Developer conned houseboat buyers

Published: Monday, 04 September 2017

A DEVELOPER conned two buyers that the houseboats they bought had 125 years mooring licences yet did not even have any mooring rights whatsoever.

Two couples paid Mick Djurberg a total of 1.8 million for two houseboats moored near Hampton Court on the Thames claiming they had 125 years mooring rights, but had none whatsoever, as the mooring had no residential permission, Alan Tilbury reports.

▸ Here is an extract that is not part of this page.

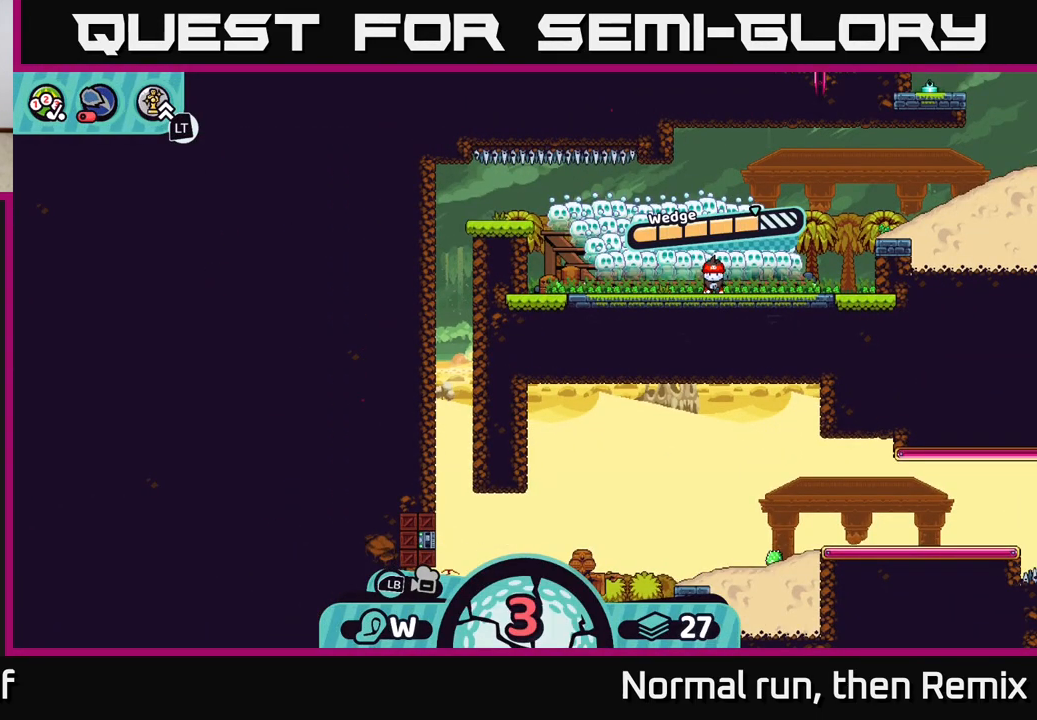
{"buttons": [], "left_stick": "center", "right_stick": "center", "events": [[17, "A", "up"], [217, "right_stick", "down-left"], [417, "right_stick", "center"]]}
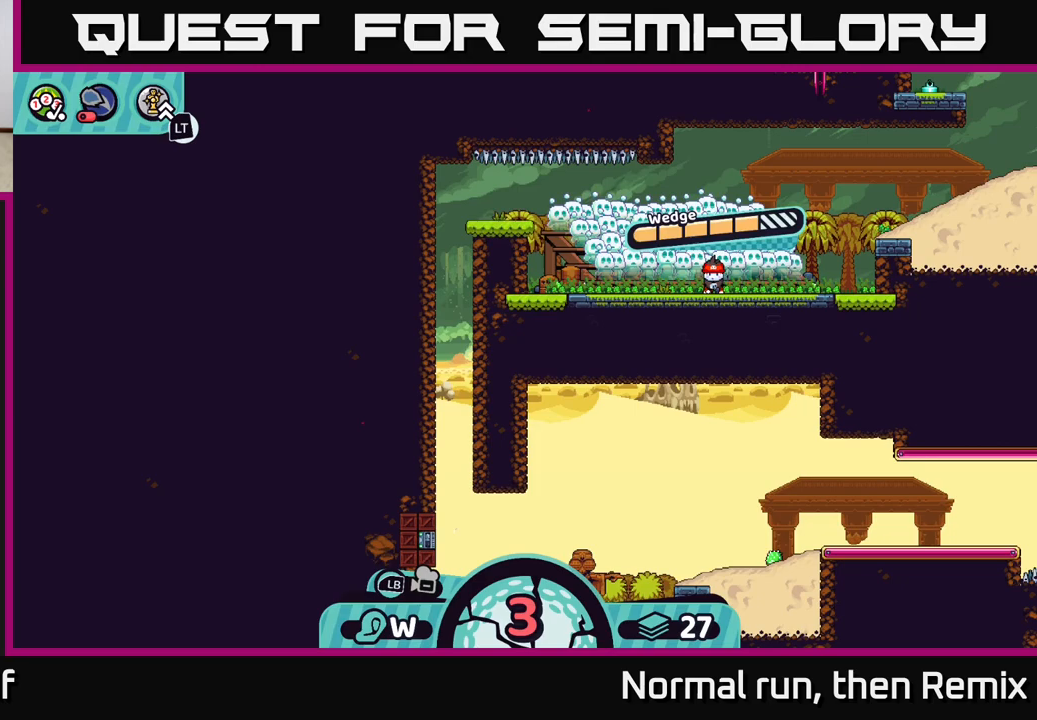
{"buttons": [], "left_stick": "center", "right_stick": "center", "events": [[250, "left_stick", "left"], [467, "left_stick", "center"]]}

Charged £250 a day for mooring

It was early this year that the two couples purchased two houseboats from the developer with the claimed mooring rights, then when moving in were charged £250 a day for mooring, then discovered the site where they were moored had no resident mooring right whatsoever, and so took Mick Djurberg to court to claim back their money, (Two couples sue marina owner over 'worthless' houseboats.)

On Friday the Court found in favour of the two couples and ordered Djurberg to pay back the £1.8 million for two houseboats by the High Court for misrepresentation and breach of contract.

Could not legally moor

The court found that Djurberg led his clients to believe extended mooring licences were included in the price of the two custom-built houseboats, but found there was 'no public right by which they could lawfully moor their houseboats for permanent or residential use' on the site.

Jennifer Small paid £1.25m for a three story houseboat,  was charged £250 a day for mooring then discovered there were no mooring rights.

Lived in it five and half weeks

Fiona Johnstone paid £850,000 for her houseboat, but lived in it for only five and a half weeks before the council told her she had no mooring rights to live at the site.

When handing down the judgement, Murray Rosen QC described Djurberg as an 'unusual man, with a complex relationship with the truth'.